Tristan Mendès France
et Michael Prazan
Marianne 20/26 octobre 97

Le procès Papon, sous deux regards contrastés, celui d'Israël et du Japon

On ne peut pas dire que le procès Papon ait un grand retentissement en Israël.  » quelques minutes à peine sur la première chaîne, dans l’émission hebdomadaire de Roïm Olam consacrée aux questions internationales.  » nous confiait Ygal Palmor, conseiller à l’ambassade d’Israël en France, mais quasiment aucune couverture presse, sinon quelques lignes dans le quotidien Haaretz. Les israéliens, empêtrés dans un processus de paix moribond, traversent sans doute une crise sans précédant, mais on pouvait tout de même s’attendre à une couverture plus large de l’événement, même si la collaboration du régime de Vichy avec l’occupant nazi est établie depuis longtemps dans les esprits de la population israélienne, et qu’un procès qui fait resurgir les vieux démons de notre histoire contemporaine, on peut le penser, ne semble plus guère les concerner.

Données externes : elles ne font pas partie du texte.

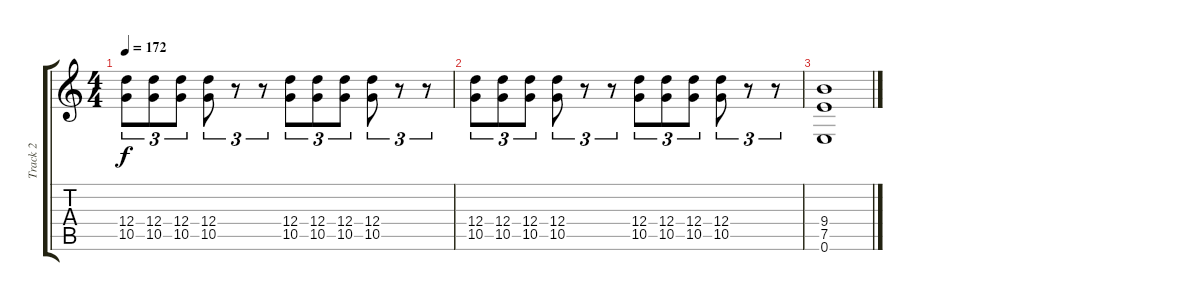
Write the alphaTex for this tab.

\track ("Track 2" "Track 2") {instrument overdrivenguitar}
\staff {score tabs}
\tuning (E4 B3 G3 D3 A2 E2) {hide}
\ts (4 4)
\tempo 172
\clef g2
\ks c
(12.4 10.5).8{tu (3 2) dy f} (12.4 10.5).8{tu (3 2)} (12.4 10.5).8{tu (3 2)} (12.4 10.5).8{tu (3 2)} r.8{tu (3 2)} r.8{tu (3 2)} (12.4 10.5).8{tu (3 2)} (12.4 10.5).8{tu (3 2)} (12.4 10.5).8{tu (3 2)} (12.4 10.5).8{tu (3 2)} r.8{tu (3 2)} r.8{tu (3 2)} |
(12.4 10.5).8{tu (3 2)} (12.4 10.5).8{tu (3 2)} (12.4 10.5).8{tu (3 2)} (12.4 10.5).8{tu (3 2)} r.8{tu (3 2)} r.8{tu (3 2)} (12.4 10.5).8{tu (3 2)} (12.4 10.5).8{tu (3 2)} (12.4 10.5).8{tu (3 2)} (12.4 10.5).8{tu (3 2)} r.8{tu (3 2)} r.8{tu (3 2)} |
(9.4 7.5 0.6).1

Mais vu d’ici, c’est un peu comme si le judaïsme israélien se refusait à voir au delà de la guerre des six jours les tenants de son identité.Paradoxalement, le procès Papon fait la une des journaux au Japon (notamment dans le principal quotidien; Asahi shinbun – 8 millions d’exemplaires), et le 13 octobre dernier, la NHK, la chaine de télévision publique, consacrait au procès près de 4 minutes de son 20 heures, soit un quart de son temps d’antenne. Cela s’explique pour au moins deux raisons: la première, anecdotique, tient au fait que le Japon garde toujours un oeil sur la France, plus que sur n’importe quel autre pays occidental (excepté les Etats Unis), et cela depuis fort longtemps déjà. Les japonais découvrent en effet que la France, non contente d’être le pays de la haute couture, d’Alain Delon, du vin ou du fromage, se révèle aussi être celui de Vichy et de Papon. La seconde raison, moins superficielle, enfouie dans la mémoire collective de l’archipel, est que le procès de l’ancien préfet de Gironde s’ouvre au moment ou comparaît devant les tribunaux le premier officier japonais témoignant des atrocités commises par l’Unité 731 en Mandchourie, au cours de la seconde guerre mondiale; au moment ou un vrai débat s’engage au Japon sur la responsabilité de l’armée impériale dans les crimes (jusqu’alors demeurés tabous) perpétrés au nom d’une idéologie nationaliste en Chine, en Corée ou aux Philippines. – Rappelons à ce propos que Vichy collabora activement avec le Japon en Indochine, à partir de 1941.

Le 7 octobre dernier, un front d’intellectuels composé, entre autres, du juriste Koken Tsushiya, du romancier Ayako Miura, de Yoko Tajima, professeur à l’université Hosei de Tokyo, s’est constitué pour réclamer toute la lumière sur les exactions commises par le Japon durant cette période et réclame des dommages et intérêts pour les victimes et leurs familles. Il s’oppose en cela à d’autres groupes d’intellectuels, ouvertement révisionnistes, qui demandent de leur côté une révision des manuels scolaires et se refusent à engager la responsabilités du Japon dans des crimes restés vagues, lointains, et dont le retentissement ne peut être aujourd’hui que politique et anti-japonais.